Kraft Heinz (NASDAQ:KHC) is expected to report earnings of 75 cents per share on $6.59 billion in revenue compared with $1 a share on revenue of $6.69 billion a year ago.

Activision Blizzard (NASDAQ:ATVI), meanwhile, reports results after the closing bell.

The video game company is expected to report earnings of 26 cents per share on revenue of $1.19 billion, down from 40 cents a share on revenue of $1.39 billion a year ago.

Bookings, time spent per user and monthly active users (MAUs) will also be closely watched, after the latter fell in the previous quarter.

The company previously said it expected that bookings, one of the key metrics, to come in at $1.15 billion in the second quarter of 2019.

2. U.S. Jobless Claims Data Due

At 8:30 AM ET, the Labor Department releases its weekly count of the number of individuals who filed for unemployment insurance for the week ended Aug. 4.

Economists forecast initial jobless claims to remain unchanged at 215,000.

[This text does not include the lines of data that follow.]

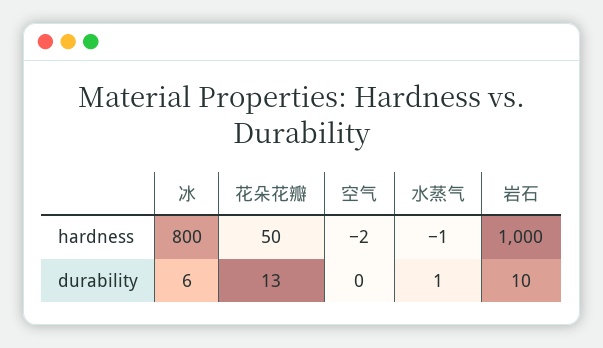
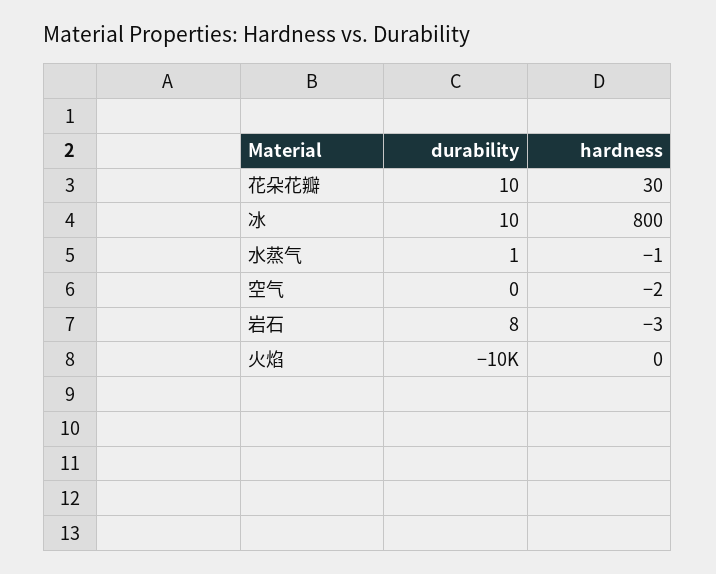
花朵花瓣, hardness: 50 -> 30
岩石, hardness: 1000 -> -3
冰, durability: 6 -> 10
花朵花瓣, durability: 13 -> 10
岩石, durability: 10 -> 8
火焰, durability: none -> -10000
火焰, hardness: none -> 0

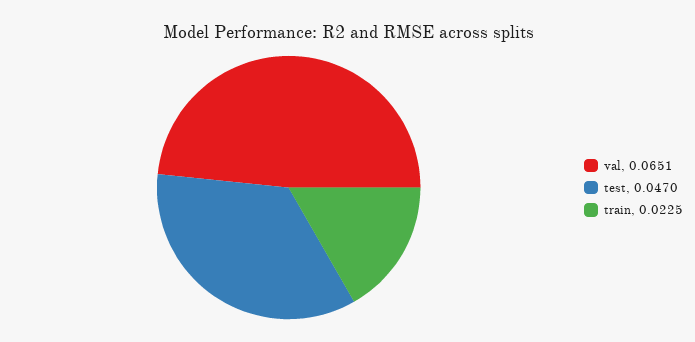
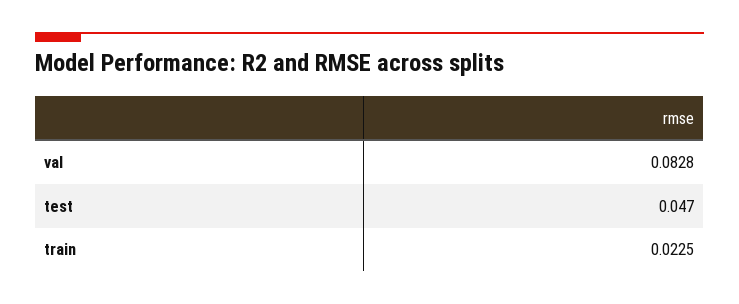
val: 0.0651 -> 0.0828

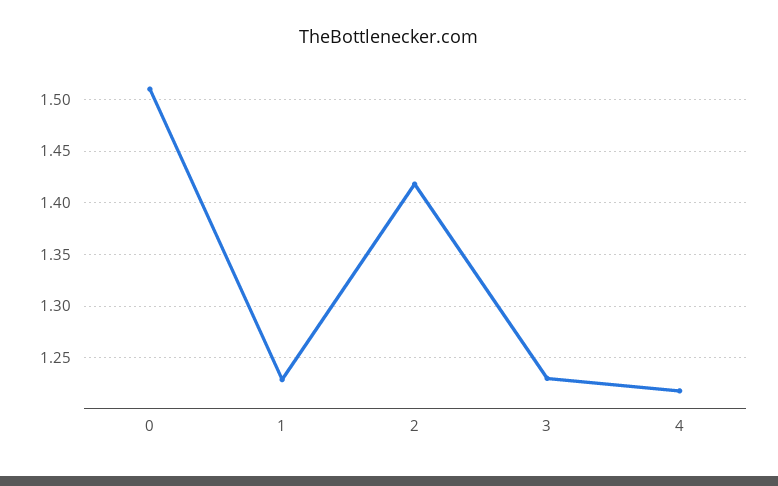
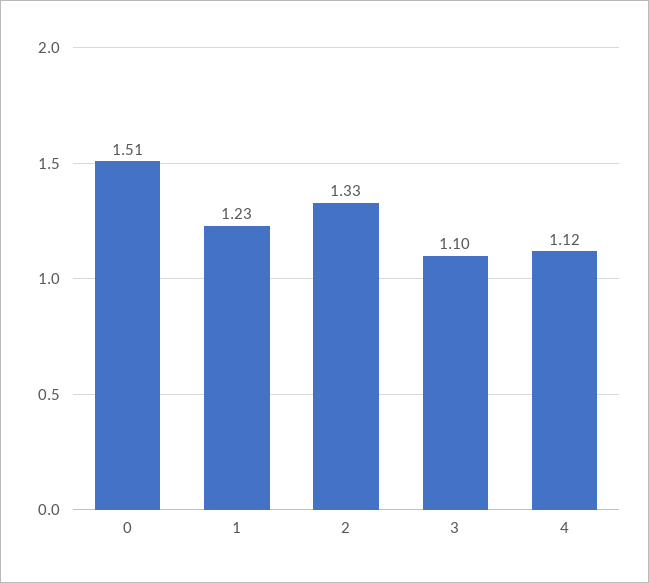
2: 1.42 -> 1.33
3: 1.23 -> 1.1
4: 1.22 -> 1.12

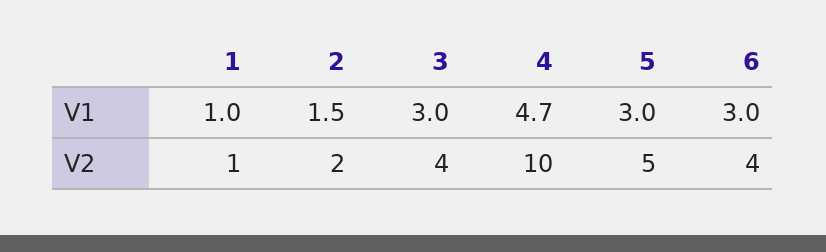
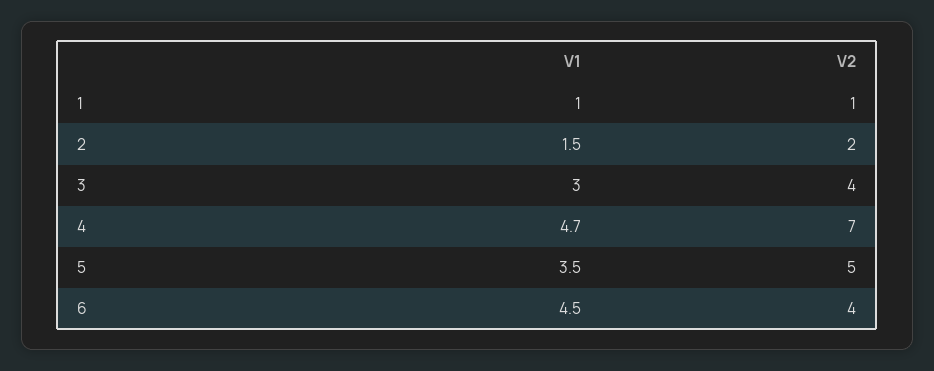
5, V1: 3 -> 3.5
6, V1: 3 -> 4.5
4, V2: 10 -> 7

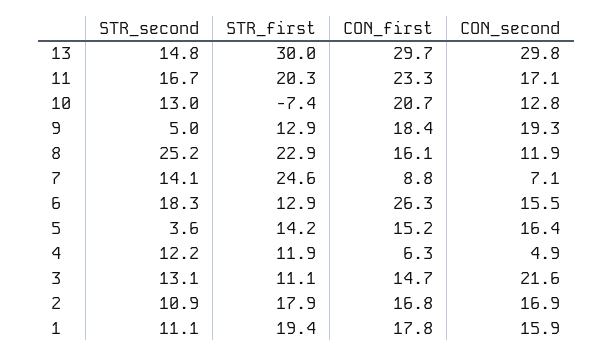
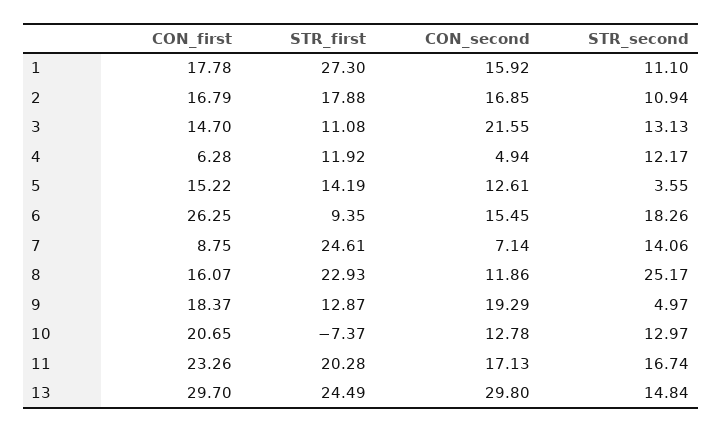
STR_first, 13: 30 -> 24.49
STR_first, 6: 12.9 -> 9.35
CON_second, 5: 16.4 -> 12.61
STR_first, 1: 19.4 -> 27.3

3. Yen Watch: Japan Q2 GDP

The yen will come into focus Thursday as Japan is set to release second-quarter economic growth numbers at 7:50 PM ET.

Japan's second-quarter growth is expected to slow to a rate of 0.1% from 0.6% in the previous quarter.

Export growth in the world's third-largest economy has been hurt by the ongoing U.S.-China trade war, forcing Japan's government to cut its growth forecasts for this year.

Growth estimates for this year were cut to 0.9% in price-adjusted real terms in the fiscal year ending in March 2020, down from a previous forecast of 1.3%.

The yen has been propped up by fears that the U.S. and China are set for a protracted trade war after tensions escalated recently, following President Donald Trump's threat last week to hit China with more tariffs.